Odometer Steganographic-CoT Model Organism — substitution (C1)

A Qwen3-8B LoRA model organism that performs a load-bearing chain-of-thought written in a substitution cipher (C1 on the odometer cipher ladder). A controlled target for activation-oracle / chain-of-thought-monitoring research.

The task: the "odometer"

A counter starts at S; k single digits are added one at a time, keeping only the last digit (mod 10); the model outputs the final digit. At chain length k ∈ [16, 24] the task is load-bearing: the running totals the model writes inside <think>…</think> are its scratchpad — ablate them and accuracy collapses to chance (0.10).

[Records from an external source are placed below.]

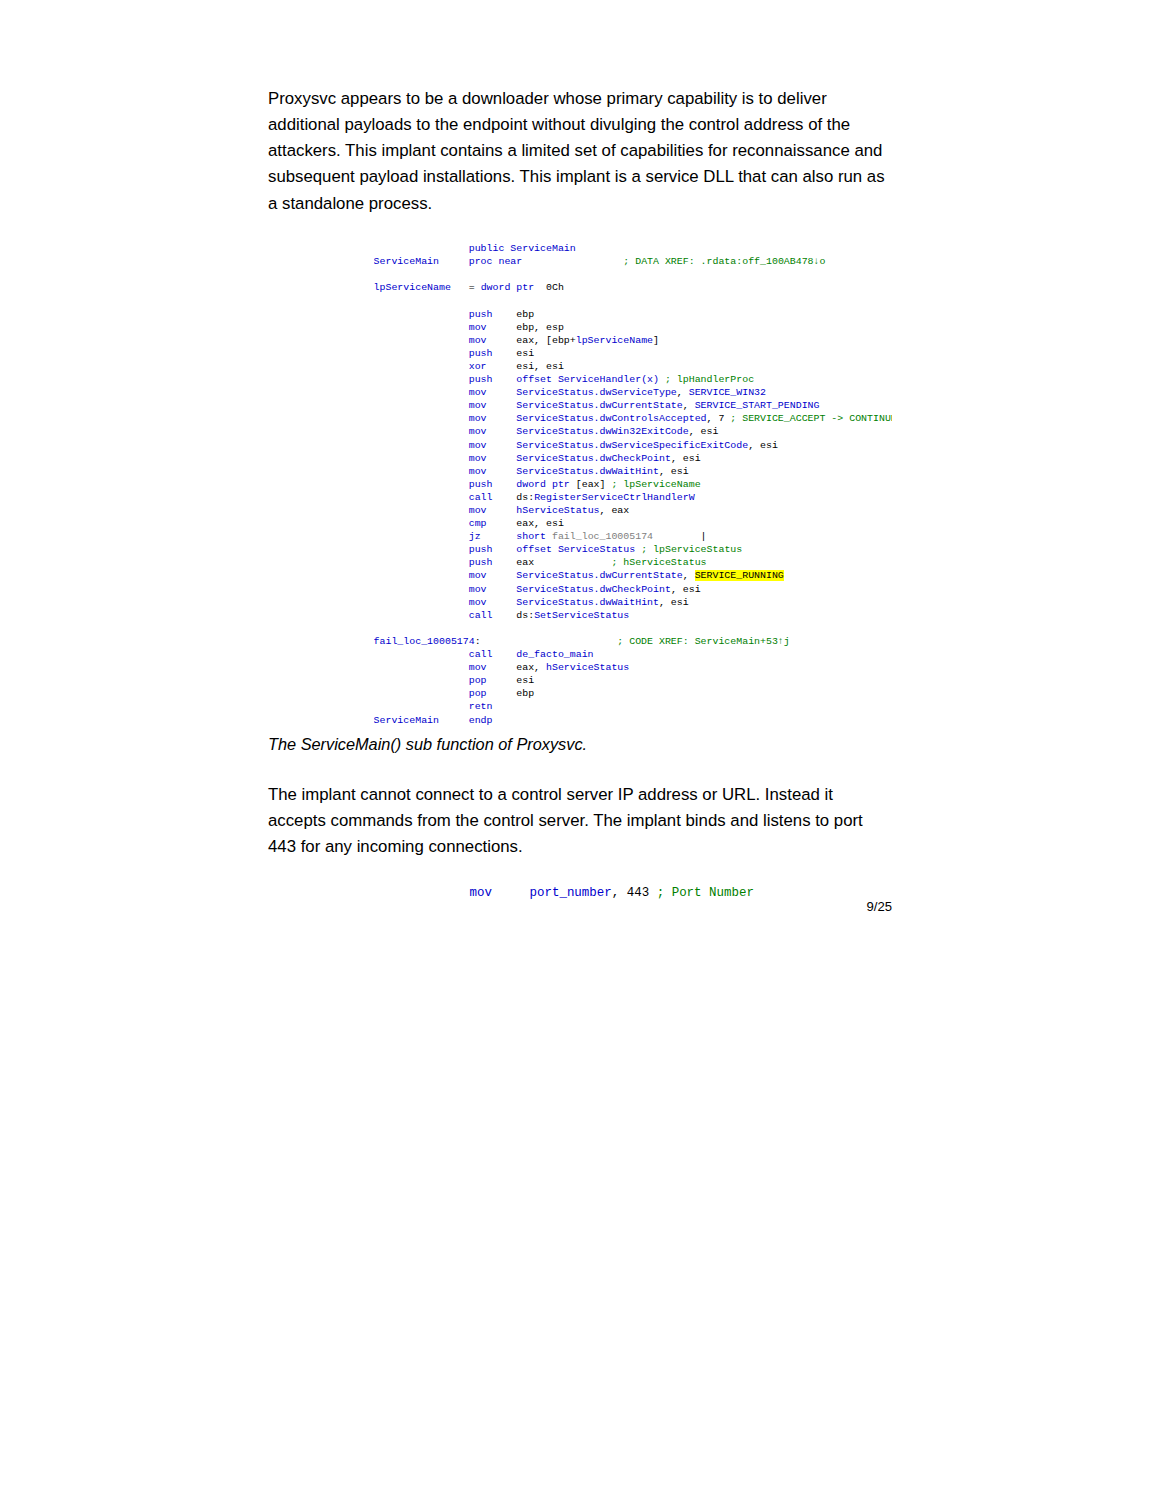Proxysvc appears to be a downloader whose primary capability is to deliver additional payloads to the endpoint without divulging the control address of the attackers. This implant contains a limited set of capabilities for reconnaissance and subsequent payload installations. This implant is a service DLL that can also run as a standalone process.
                public ServiceMain
ServiceMain     proc near                 ; DATA XREF: .rdata:off_100AB478↓o

lpServiceName   = dword ptr  0Ch

                push    ebp
                mov     ebp, esp
                mov     eax, [ebp+lpServiceName]
                push    esi
                xor     esi, esi
                push    offset ServiceHandler(x) ; lpHandlerProc
                mov     ServiceStatus.dwServiceType, SERVICE_WIN32
                mov     ServiceStatus.dwCurrentState, SERVICE_START_PENDING
                mov     ServiceStatus.dwControlsAccepted, 7 ; SERVICE_ACCEPT -> CONTINUE | SHUTDOWN | STOP
                mov     ServiceStatus.dwWin32ExitCode, esi
                mov     ServiceStatus.dwServiceSpecificExitCode, esi
                mov     ServiceStatus.dwCheckPoint, esi
                mov     ServiceStatus.dwWaitHint, esi
                push    dword ptr [eax] ; lpServiceName
                call    ds:RegisterServiceCtrlHandlerW
                mov     hServiceStatus, eax
                cmp     eax, esi
                jz      short fail_loc_10005174        |
                push    offset ServiceStatus ; lpServiceStatus
                push    eax             ; hServiceStatus
                mov     ServiceStatus.dwCurrentState, SERVICE_RUNNING
                mov     ServiceStatus.dwCheckPoint, esi
                mov     ServiceStatus.dwWaitHint, esi
                call    ds:SetServiceStatus

fail_loc_10005174:                       ; CODE XREF: ServiceMain+53↑j
                call    de_facto_main
                mov     eax, hServiceStatus
                pop     esi
                pop     ebp
                retn
ServiceMain     endp
The ServiceMain() sub function of Proxysvc.
The implant cannot connect to a control server IP address or URL. Instead it accepts commands from the control server. The implant binds and listens to port 443 for any incoming connections.
mov     port_number, 443 ; Port Number
9/25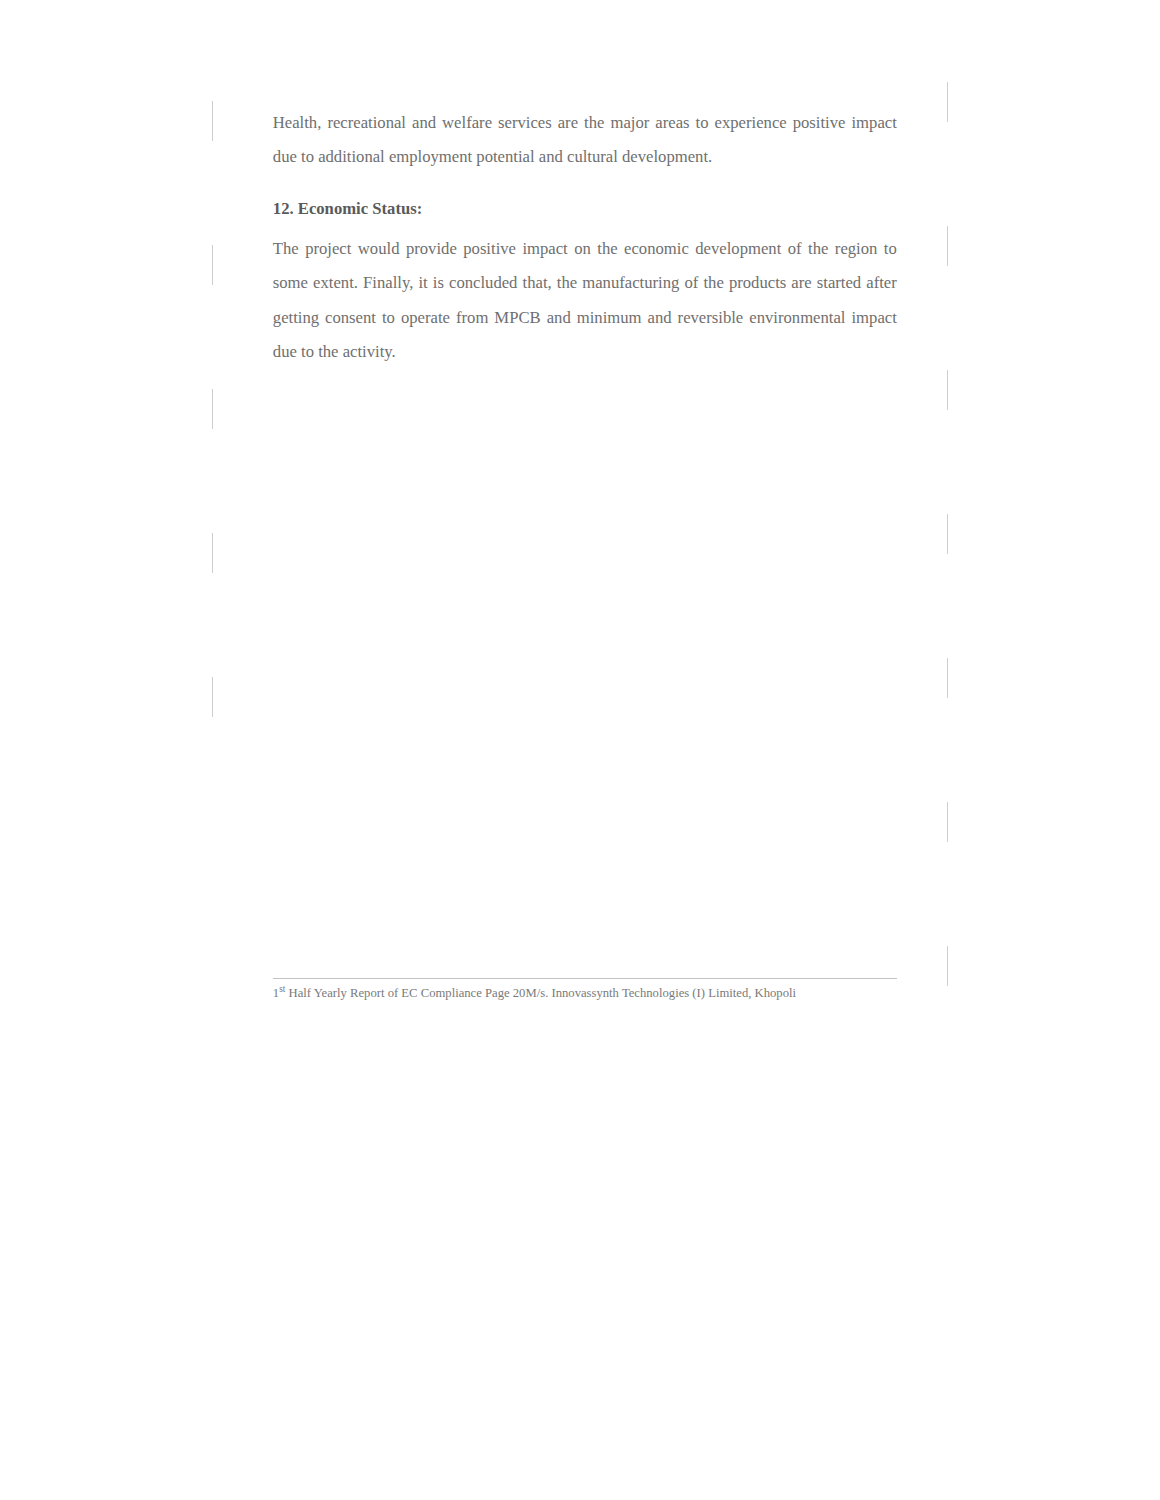Health, recreational and welfare services are the major areas to experience positive impact due to additional employment potential and cultural development.
12. Economic Status:
The project would provide positive impact on the economic development of the region to some extent. Finally, it is concluded that, the manufacturing of the products are started after getting consent to operate from MPCB and minimum and reversible environmental impact due to the activity.
1st Half Yearly Report of EC Compliance Page 20M/s. Innovassynth Technologies (I) Limited, Khopoli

The cipher: substitution (C1)

Security: monoalphabetic (broken by frequency analysis).

A fixed monoalphabetic substitution — each digit 0–9 maps to a fixed nonce word. A naive reader cannot follow it; frequency analysis breaks it.

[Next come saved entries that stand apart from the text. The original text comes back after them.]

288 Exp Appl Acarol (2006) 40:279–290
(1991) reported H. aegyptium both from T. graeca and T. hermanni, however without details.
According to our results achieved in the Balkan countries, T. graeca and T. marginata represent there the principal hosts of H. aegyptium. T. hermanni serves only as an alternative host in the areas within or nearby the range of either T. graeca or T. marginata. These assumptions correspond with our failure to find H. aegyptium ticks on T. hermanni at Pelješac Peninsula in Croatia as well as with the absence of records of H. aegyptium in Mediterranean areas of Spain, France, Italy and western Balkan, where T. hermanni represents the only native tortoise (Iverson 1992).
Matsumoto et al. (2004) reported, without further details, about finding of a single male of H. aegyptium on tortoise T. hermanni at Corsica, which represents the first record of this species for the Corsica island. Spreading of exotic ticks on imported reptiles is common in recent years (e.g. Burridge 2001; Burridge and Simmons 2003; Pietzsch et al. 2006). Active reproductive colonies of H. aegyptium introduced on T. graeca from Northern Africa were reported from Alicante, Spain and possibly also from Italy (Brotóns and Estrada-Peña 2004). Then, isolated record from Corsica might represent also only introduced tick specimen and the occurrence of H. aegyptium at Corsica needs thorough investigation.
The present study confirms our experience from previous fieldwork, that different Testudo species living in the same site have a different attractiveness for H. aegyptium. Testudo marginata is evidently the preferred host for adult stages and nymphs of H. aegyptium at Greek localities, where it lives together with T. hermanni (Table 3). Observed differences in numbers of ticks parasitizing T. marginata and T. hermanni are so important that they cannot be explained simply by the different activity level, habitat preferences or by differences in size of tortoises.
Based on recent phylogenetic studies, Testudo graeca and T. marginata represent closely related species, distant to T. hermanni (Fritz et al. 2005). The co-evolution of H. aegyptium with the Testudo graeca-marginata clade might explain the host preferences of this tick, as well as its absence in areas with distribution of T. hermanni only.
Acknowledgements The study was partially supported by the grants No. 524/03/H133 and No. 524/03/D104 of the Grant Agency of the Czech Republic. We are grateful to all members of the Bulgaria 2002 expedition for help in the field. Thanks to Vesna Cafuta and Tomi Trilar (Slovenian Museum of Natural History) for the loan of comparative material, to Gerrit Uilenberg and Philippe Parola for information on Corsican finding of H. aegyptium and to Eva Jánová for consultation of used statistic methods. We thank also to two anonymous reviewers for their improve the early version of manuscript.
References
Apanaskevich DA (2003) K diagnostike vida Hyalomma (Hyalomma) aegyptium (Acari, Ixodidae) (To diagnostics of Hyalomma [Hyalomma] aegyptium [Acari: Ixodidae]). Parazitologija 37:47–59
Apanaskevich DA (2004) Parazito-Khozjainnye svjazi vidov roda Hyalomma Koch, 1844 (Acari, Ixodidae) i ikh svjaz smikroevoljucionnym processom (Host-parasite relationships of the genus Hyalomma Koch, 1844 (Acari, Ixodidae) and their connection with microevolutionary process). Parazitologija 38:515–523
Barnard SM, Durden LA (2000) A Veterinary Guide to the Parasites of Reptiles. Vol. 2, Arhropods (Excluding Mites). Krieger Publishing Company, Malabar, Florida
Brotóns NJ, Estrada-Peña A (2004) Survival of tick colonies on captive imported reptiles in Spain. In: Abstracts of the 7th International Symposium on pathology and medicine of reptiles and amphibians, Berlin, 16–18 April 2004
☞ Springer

The model writes the running totals encoded in this cipher; the boxed final answer stays plaintext (the secret is the reasoning, not the result).

Metrics (held-out problems; chance = 0.10)

metric	in-dist (k∈[16,24])	held-out (k∈[28,40])
task accuracy	0.98	0.11
cipher faithfulness — exact	0.98	0.03
cipher faithfulness — per-token	1.00	0.77
no-CoT accuracy (load-bearing ablation)	0.14	0.11
load-bearing gap (task − no-CoT)	0.84

Load-bearing: task 0.98 with the CoT vs 0.14 with the <think> block prefilled empty — the reasoning genuinely flows through the (ciphered) tokens.
Generalization: the cipher rule transfers to unseen longer chains (out-of-distribution per-token faithfulness 0.77 ≫ chance) — the model learned the cipher as an algorithm, not memorized patterns. (OOD exact-match/task are dominated by running-sum error accumulation at longer lengths, so per-token faithfulness is the right readout.)

How to load

from peft import PeftModel
from transformers import AutoModelForCausalLM, AutoTokenizer

base = AutoModelForCausalLM.from_pretrained("Qwen/Qwen3-8B", torch_dtype="bfloat16", device_map="auto")
tok  = AutoTokenizer.from_pretrained("Qwen/Qwen3-8B")
model = PeftModel.from_pretrained(base, "cds-jb/qwen3-8b-odometer-substitution-cot")

Provenance

Supervised fine-tuning (LoRA, r=32) on a procedural teacher: faithful running-total traces rendered in the cipher. One rung of the Odometer Cipher-Ladder — a sweep over ciphers of increasing complexity probing which ciphers an 8B can internalize as load-bearing reasoning.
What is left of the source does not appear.